Pêle-mêle, citant notamment le juriste nazi Carl Schmitt, Soral invoque même une «guerre», un «combat terminal» contre cet «ennemi» qu’il faut «avoir le courage de nommer». «Comme le maréchal [Philippe Pétain, ndlr], dit-il aussi, j’ai fait depuis longtemps don de ma personne à la France […]. Le combat a commencé, plus nous le commencerons tôt en nommant l’ennemi et en y allant franchement et plus nous gagnerons vite.» Dans la même vidéo, il se fait plus précis sur la nature de ce «combat» : «Ce qu’il faut c’est s’armer […] on fait une constitution après avoir fait la révolution et on fait la révolution en prenant le pouvoir par les armes.» Assurant qu’un «M16 c’est plus efficace pour exiger ses droits démocratiques qu’un gilet jaune».
Un chef d’inculpation rare
Interrogé par les enquêteurs concernant la phrase diffusée sur VKontakte, Alain Soral a expliqué que ce compte ne lui appartient pas, mais que ces «propos étaient drôles et justes», précise l’ordonnance. Il a par ailleurs reconnu avoir tenu les propos de l’autre vidéo, celle que vise la procédure, mais contesté qu’ils puissent constituer une provocation à porter atteinte aux intérêts fondamentaux de la nation. Dans l’attente de son procès, il reste présumé innocent.
Ce chef est «une rareté», confie à Libé un magistrat antiterroriste qui n’a pas participé aux investigations. «Il est prévu par le nouveau train de loi post-attentats de 2015, visant à lutter contre les appels à la commission d’actes violents et le terrorisme, l’atteinte à la sécurité de l’Etat», détaille-t-il. Qu’il soit invoqué ici pourrait matérialiser que «l’objectif du juge d’instruction est de souligner que ces propos ne sont pas seulement antisémites mais visent aussi à déstabiliser la société à travers le renversement du pouvoir. Or, de plus en plus, la justice travaille également sur les réseaux d’influence dont la production peut participer pousser à l’acte des “loups solitaires”.»
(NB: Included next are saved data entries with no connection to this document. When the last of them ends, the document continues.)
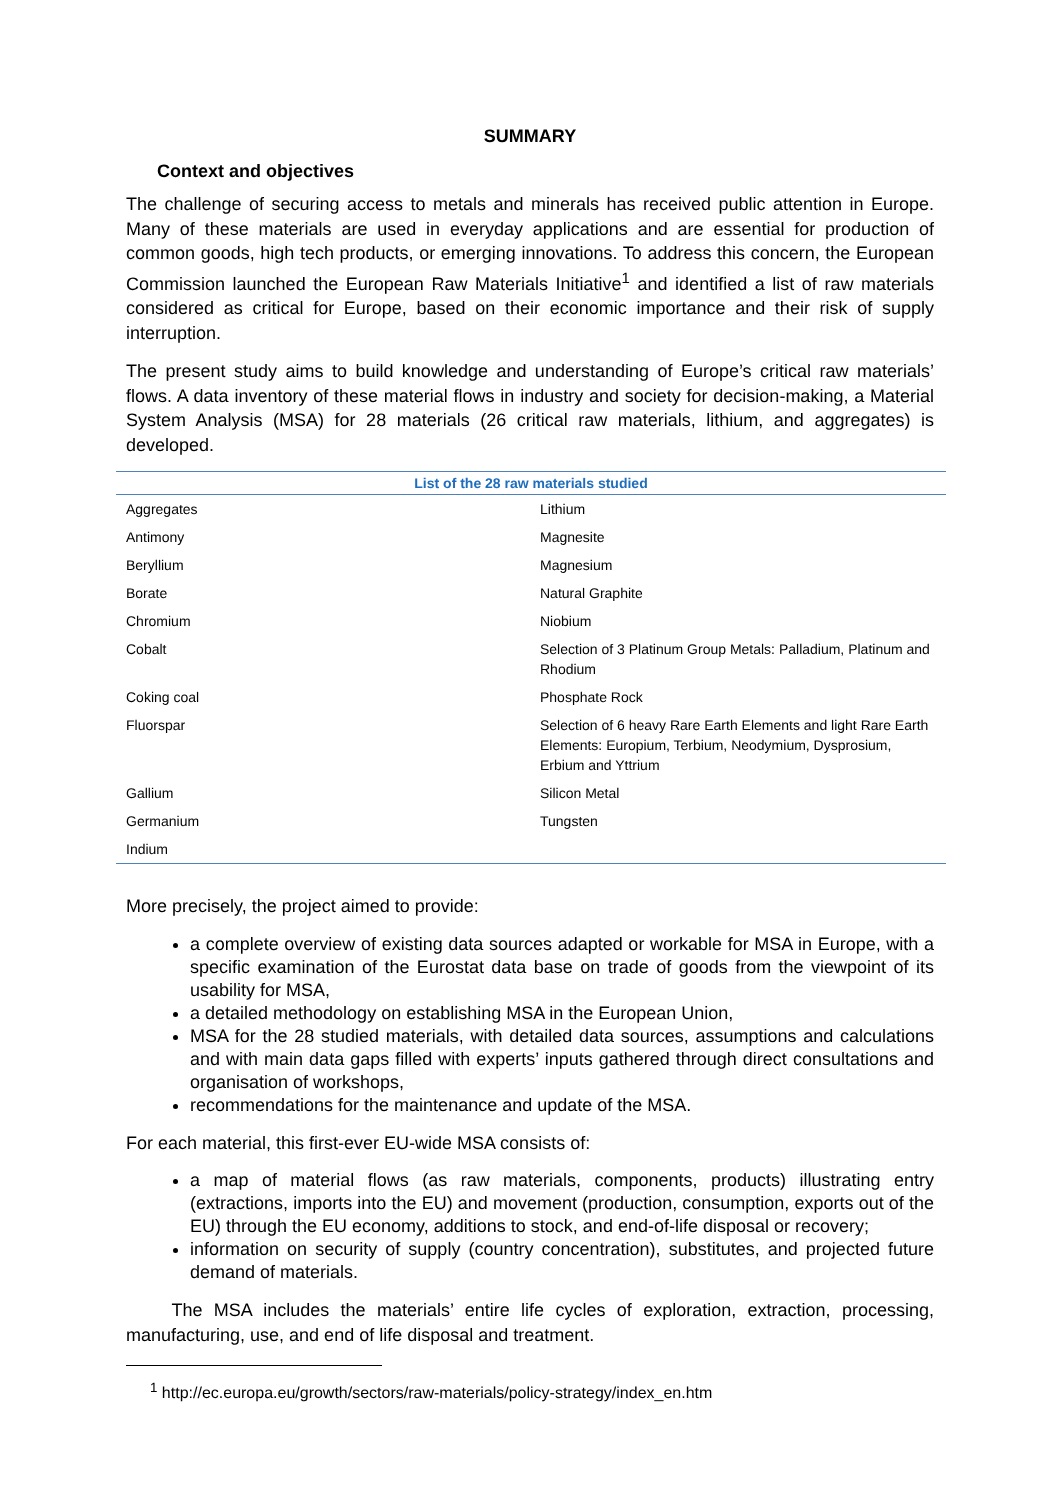SUMMARY
Context and objectives
The challenge of securing access to metals and minerals has received public attention in Europe. Many of these materials are used in everyday applications and are essential for production of common goods, high tech products, or emerging innovations. To address this concern, the European Commission launched the European Raw Materials Initiative<sup>1</sup> and identified a list of raw materials considered as critical for Europe, based on their economic importance and their risk of supply interruption.
The present study aims to build knowledge and understanding of Europe’s critical raw materials’ flows. A data inventory of these material flows in industry and society for decision-making, a Material System Analysis (MSA) for 28 materials (26 critical raw materials, lithium, and aggregates) is developed.
| List of the 28 raw materials studied | |
| --- | --- |
| Aggregates | Lithium |
| Antimony | Magnesite |
| Beryllium | Magnesium |
| Borate | Natural Graphite |
| Chromium | Niobium |
| Cobalt | Selection of 3 Platinum Group Metals: Palladium, Platinum and Rhodium |
| Coking coal | Phosphate Rock |
| Fluorspar | Selection of 6 heavy Rare Earth Elements and light Rare Earth Elements: Europium, Terbium, Neodymium, Dysprosium, Erbium and Yttrium |
| Gallium | Silicon Metal |
| Germanium | Tungsten |
| Indium | |
More precisely, the project aimed to provide:
a complete overview of existing data sources adapted or workable for MSA in Europe, with a specific examination of the Eurostat data base on trade of goods from the viewpoint of its usability for MSA,
a detailed methodology on establishing MSA in the European Union,
MSA for the 28 studied materials, with detailed data sources, assumptions and calculations and with main data gaps filled with experts’ inputs gathered through direct consultations and organisation of workshops,
recommendations for the maintenance and update of the MSA.
For each material, this first-ever EU-wide MSA consists of:
a map of material flows (as raw materials, components, products) illustrating entry (extractions, imports into the EU) and movement (production, consumption, exports out of the EU) through the EU economy, additions to stock, and end-of-life disposal or recovery;
information on security of supply (country concentration), substitutes, and projected future demand of materials.
The MSA includes the materials’ entire life cycles of exploration, extraction, processing, manufacturing, use, and end of life disposal and treatment.
<sup>1</sup> http://ec.europa.eu/growth/sectors/raw-materials/policy-strategy/index_en.htm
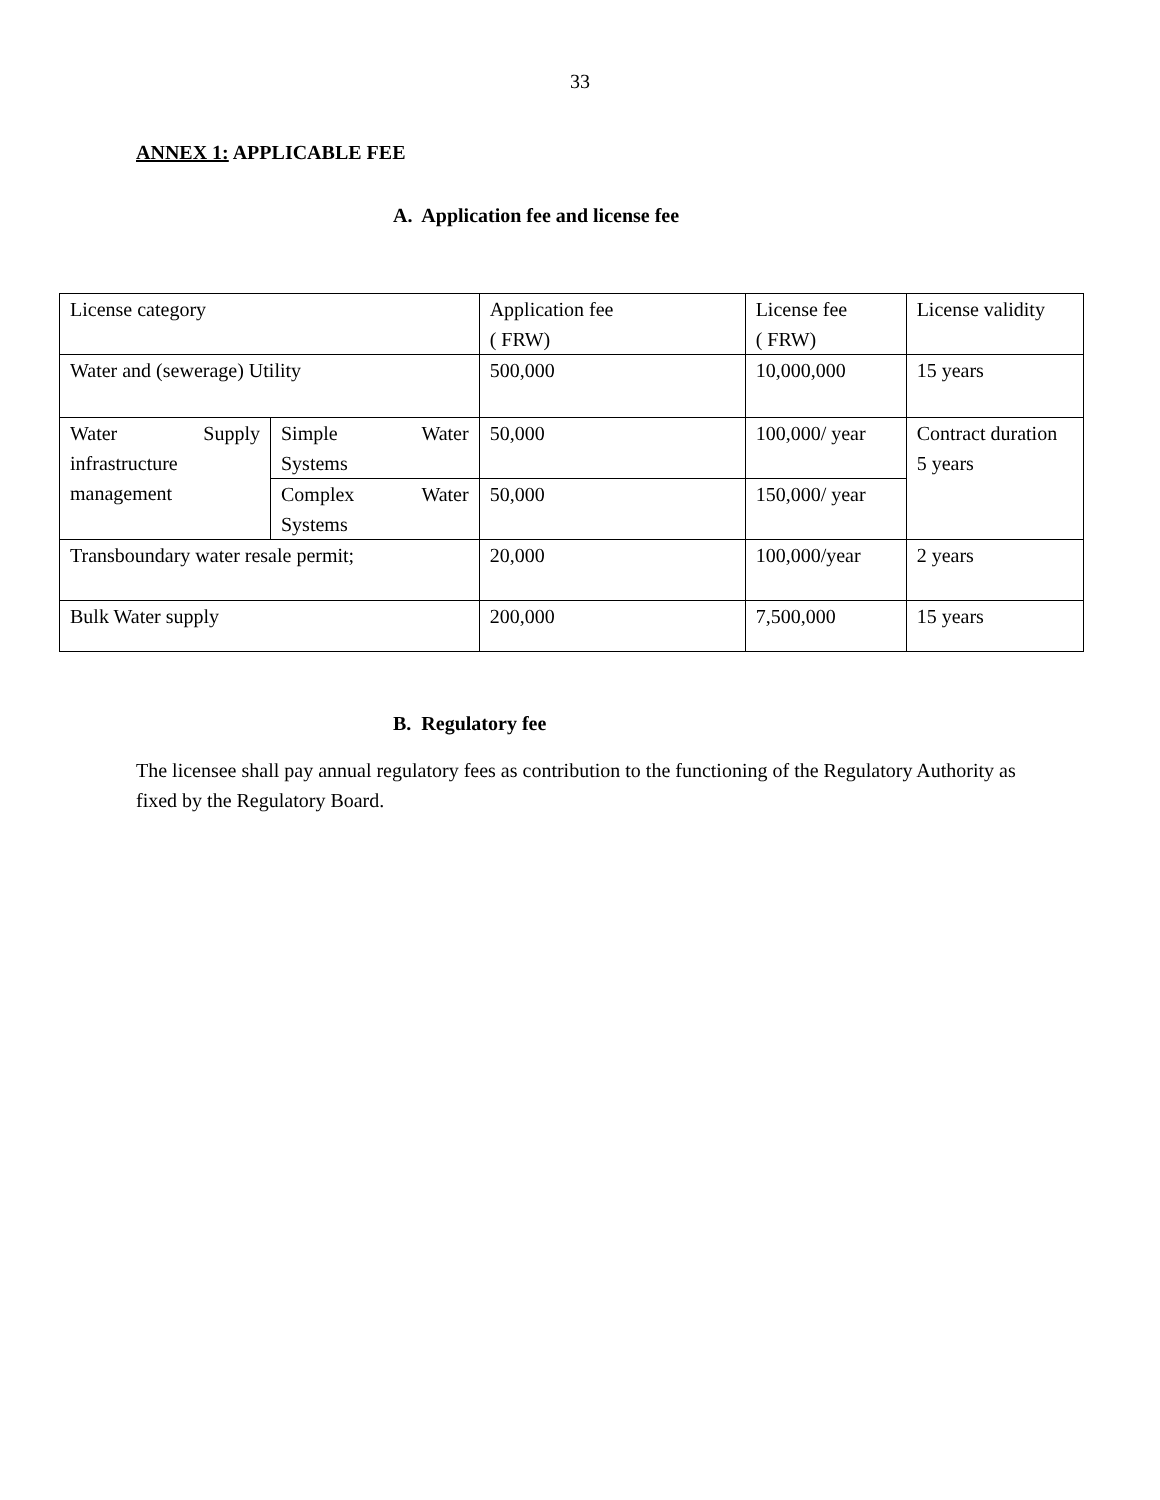33
ANNEX 1: APPLICABLE FEE
A. Application fee and license fee
| License category | | Application fee ( FRW) | License fee ( FRW) | License validity |
| Water and (sewerage) Utility | | 500,000 | 10,000,000 | 15 years |
| Water Supply infrastructure management | Simple Water Systems | 50,000 | 100,000/ year | Contract duration 5 years |
| | Complex Water Systems | 50,000 | 150,000/ year | |
| Transboundary water resale permit; | | 20,000 | 100,000/year | 2 years |
| Bulk Water supply | | 200,000 | 7,500,000 | 15 years |
B. Regulatory fee
The licensee shall pay annual regulatory fees as contribution to the functioning of the Regulatory Authority as fixed by the Regulatory Board.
Contactée, maître Ilana Soskin, avocate de l’organisation antiraciste Licra, partie civile dans ce dossier, se dit satisfaite que ce délit a été retenu. «C’est reconnaître que les gens comme Alain Soral, qui ont une audience, une communauté de fidèles qu’ils abreuvent de haine, contribuent à armer idéologiquement le bras de ceux qui pourraient basculer dans l’action violente», dit-elle. Egalement contacté, l’avocat du Mrap, qui est aussi partie civile, maître Jean-Louis Lagarde, reconnaît un motif peu couramment invoqué dans ce type de dossier. Il ajoute : «Il appelait à prendre les armes. Or, certains de nos concitoyens rêvent d’en découdre… Et si la liberté d’expression est sacrée, les abus doivent être poursuivis car le passé l’a démontré : on peut tuer avec une plume, on peut pousser au crime avec des paroles.»